* **Task details**: Find every line below that contains the word "Cumhurbaşkanı" and copy it out.
*** Opening of Data extracts ***
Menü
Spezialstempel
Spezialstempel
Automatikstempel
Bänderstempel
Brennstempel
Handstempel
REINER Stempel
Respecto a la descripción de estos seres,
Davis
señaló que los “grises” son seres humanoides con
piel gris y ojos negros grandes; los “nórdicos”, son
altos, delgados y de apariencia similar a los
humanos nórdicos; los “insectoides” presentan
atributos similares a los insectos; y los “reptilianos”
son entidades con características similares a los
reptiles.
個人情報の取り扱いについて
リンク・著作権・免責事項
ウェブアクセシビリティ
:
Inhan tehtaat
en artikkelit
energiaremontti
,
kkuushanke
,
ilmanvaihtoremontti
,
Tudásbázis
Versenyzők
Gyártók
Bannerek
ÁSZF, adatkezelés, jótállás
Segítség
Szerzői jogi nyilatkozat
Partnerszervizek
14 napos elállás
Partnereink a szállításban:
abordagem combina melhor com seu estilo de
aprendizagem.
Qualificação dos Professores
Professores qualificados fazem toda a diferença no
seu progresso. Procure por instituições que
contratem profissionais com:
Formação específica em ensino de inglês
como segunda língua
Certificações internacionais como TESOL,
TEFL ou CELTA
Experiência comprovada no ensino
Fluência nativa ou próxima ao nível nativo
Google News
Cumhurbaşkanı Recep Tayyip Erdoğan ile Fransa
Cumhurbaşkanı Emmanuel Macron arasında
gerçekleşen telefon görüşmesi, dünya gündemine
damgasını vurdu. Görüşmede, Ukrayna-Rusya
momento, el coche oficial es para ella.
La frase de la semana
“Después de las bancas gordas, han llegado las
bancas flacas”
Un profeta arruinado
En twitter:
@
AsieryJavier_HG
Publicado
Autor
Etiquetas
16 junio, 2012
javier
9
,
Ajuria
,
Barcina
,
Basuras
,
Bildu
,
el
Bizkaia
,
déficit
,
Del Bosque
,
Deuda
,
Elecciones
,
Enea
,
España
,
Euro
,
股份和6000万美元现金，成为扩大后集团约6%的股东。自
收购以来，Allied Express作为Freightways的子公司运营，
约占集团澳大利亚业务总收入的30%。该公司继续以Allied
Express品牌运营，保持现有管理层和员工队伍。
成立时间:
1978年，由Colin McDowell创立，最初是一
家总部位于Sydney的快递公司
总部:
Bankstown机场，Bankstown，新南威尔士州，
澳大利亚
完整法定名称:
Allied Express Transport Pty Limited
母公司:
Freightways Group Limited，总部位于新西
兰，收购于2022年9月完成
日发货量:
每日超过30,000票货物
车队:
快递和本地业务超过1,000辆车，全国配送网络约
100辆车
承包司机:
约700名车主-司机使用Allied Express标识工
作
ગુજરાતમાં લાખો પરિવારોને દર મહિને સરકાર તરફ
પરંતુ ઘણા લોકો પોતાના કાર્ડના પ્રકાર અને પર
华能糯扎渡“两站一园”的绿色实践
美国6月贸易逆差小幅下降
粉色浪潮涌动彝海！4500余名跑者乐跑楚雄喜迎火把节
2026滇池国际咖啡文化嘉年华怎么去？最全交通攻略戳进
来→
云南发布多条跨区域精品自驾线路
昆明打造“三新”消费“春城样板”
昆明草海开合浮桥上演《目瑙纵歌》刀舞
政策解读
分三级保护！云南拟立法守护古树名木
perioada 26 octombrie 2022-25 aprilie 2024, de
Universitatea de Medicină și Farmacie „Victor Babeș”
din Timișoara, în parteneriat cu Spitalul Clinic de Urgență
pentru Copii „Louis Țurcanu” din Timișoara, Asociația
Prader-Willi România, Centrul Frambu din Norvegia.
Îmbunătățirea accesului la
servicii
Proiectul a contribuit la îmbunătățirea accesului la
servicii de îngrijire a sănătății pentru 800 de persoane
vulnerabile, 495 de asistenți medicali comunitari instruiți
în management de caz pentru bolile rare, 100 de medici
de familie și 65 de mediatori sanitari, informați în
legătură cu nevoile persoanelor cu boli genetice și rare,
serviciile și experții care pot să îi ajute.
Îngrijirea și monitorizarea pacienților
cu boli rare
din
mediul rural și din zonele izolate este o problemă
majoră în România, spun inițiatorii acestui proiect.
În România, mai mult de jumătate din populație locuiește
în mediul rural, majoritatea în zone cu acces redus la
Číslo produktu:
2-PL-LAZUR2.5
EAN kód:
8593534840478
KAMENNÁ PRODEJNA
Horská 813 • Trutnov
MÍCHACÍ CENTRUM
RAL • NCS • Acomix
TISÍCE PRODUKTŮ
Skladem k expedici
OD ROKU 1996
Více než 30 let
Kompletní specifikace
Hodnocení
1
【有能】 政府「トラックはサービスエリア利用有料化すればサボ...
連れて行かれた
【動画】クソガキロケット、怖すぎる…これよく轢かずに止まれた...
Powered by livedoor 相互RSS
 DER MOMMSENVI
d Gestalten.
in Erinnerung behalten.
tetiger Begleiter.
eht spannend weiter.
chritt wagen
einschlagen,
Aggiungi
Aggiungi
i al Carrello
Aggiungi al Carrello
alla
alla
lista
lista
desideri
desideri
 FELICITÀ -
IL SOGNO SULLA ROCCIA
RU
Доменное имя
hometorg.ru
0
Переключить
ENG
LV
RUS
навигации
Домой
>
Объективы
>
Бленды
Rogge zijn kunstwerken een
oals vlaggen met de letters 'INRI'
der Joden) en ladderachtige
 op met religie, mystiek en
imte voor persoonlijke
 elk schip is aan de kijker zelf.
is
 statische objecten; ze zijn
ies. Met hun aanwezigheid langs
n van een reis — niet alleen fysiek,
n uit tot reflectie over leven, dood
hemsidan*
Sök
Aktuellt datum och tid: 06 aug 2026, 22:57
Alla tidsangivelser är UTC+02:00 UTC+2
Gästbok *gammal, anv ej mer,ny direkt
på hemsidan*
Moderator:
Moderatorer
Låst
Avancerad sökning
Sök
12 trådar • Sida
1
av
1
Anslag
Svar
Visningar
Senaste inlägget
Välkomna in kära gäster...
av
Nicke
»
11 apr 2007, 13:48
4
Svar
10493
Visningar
*** Close of Data extracts ***
* **Answer for the task**:
Cumhurbaşkanı Recep Tayyip Erdoğan ile Fransa
Cumhurbaşkanı Emmanuel Macron arasında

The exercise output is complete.